- O Globo
A metáfora banaliza as tragédias do passado
Comunista! Ditador! Genocídio! Fascismo!
À direita e à esquerda, atiradas ao vento, saraivadas de palavras esvaziam os conceitos. A linguagem importa — e sua deterioração assinala um declínio.
Ninguém, entre pessoas sãs, dá atenção ao vício olavo-bolsonarista de classificar como “comunista” qualquer voz crítica, de nacionalistas de esquerda, social-democratas, centristas, conservadores ou aliados de ontem. Nas redes de insultos de um governo que sustenta um “gabinete do ódio” com recursos públicos, até Moro já figura entre os devotos de Lenin. Mas a paisagem é outra, quando a palavra emana de quem não pertence à seita de malcriados instalada no Planalto.
“Ditador” é o rótulo que Eduardo Moreira, líder do movimento “Somos 70%”, aplicou sobre a imagem de Jair Bolsonaro. Moreira era uma criança no outono da ditadura militar. Contudo, engenheiro, investidor, ex-sócio do Pactual, não tem álibi para proferir bobagens. O presidente, eleito democraticamente, sonha com a restauração do AI-5 mas não consegue nomear um diretor da PF ou ocultar as estatísticas da pandemia. Se fosse ditador, o manifesto do “Somos 70%” não seria publicado e seu articulador estaria preso.
Moreira pertence à era das redes sociais, um tempo de destruição em massa do sentido das palavras. Escreva poucos caracteres, simplifique o raciocínio, não use adversativas, provoque impacto. A receita do Face ou do Twitter tem efeito anestésico: mobiliza as redes, enquanto entorpece a sociedade. Se ditadura é isso, por que trocar o teclado pela rua?

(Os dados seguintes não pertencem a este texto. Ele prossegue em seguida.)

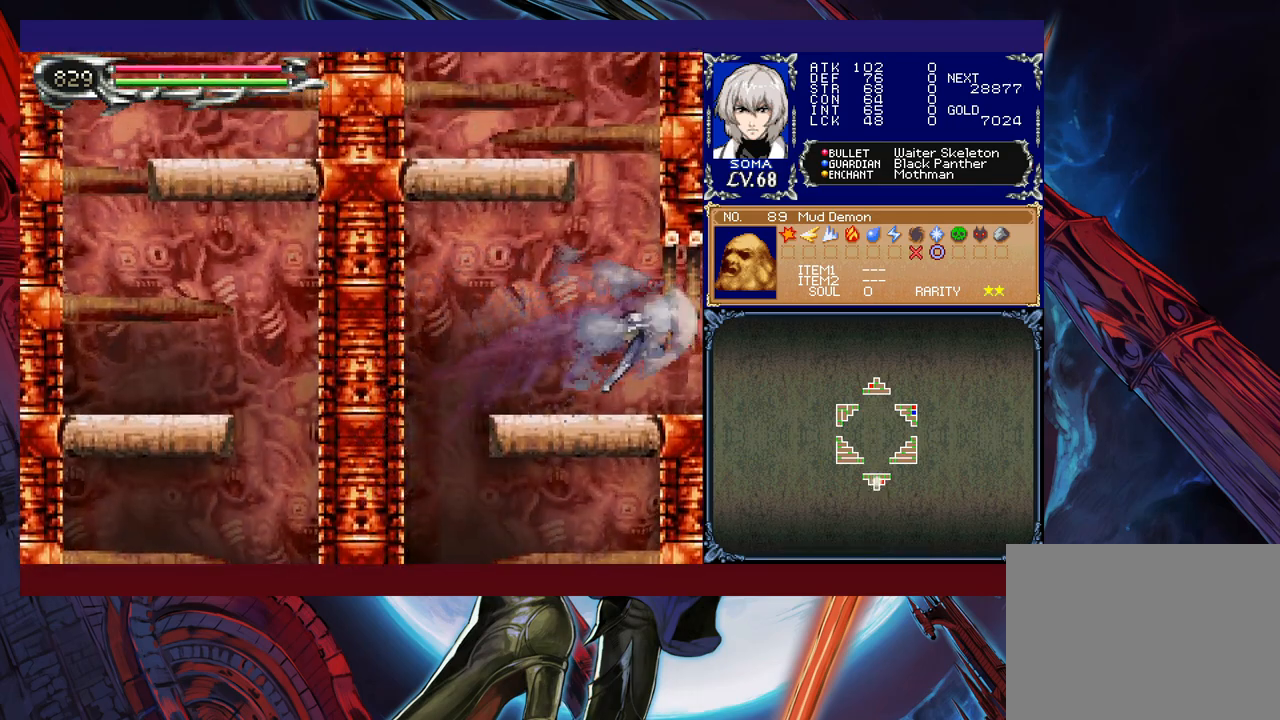
{"buttons": ["R1"], "left_stick": "left", "events": [[167, "left_stick", "left"]]}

A denúncia de um “genocídio negro” veio à luz quatro décadas atrás, no título de um livro de Abdias do Nascimento. Genocídio é a eliminação física deliberada de uma população inteira. Raphael Lemkin, judeu polonês, criou o conceito em 1944, inscrevendo-o no direito internacional (https://bit.ly/3dUqQEG). Casos clássicos são o genocídio armênio (1915), o Holocausto (1941-45), e os do Camboja (1975-79) e de Ruanda (1994). No Brasil, os negros são vítimas de racismo e violências policiais cotidianas, não de genocídio. Prova? A população negra não foi exterminada, antes ou depois de Abdias, mas cresce em termos absolutos e relativos.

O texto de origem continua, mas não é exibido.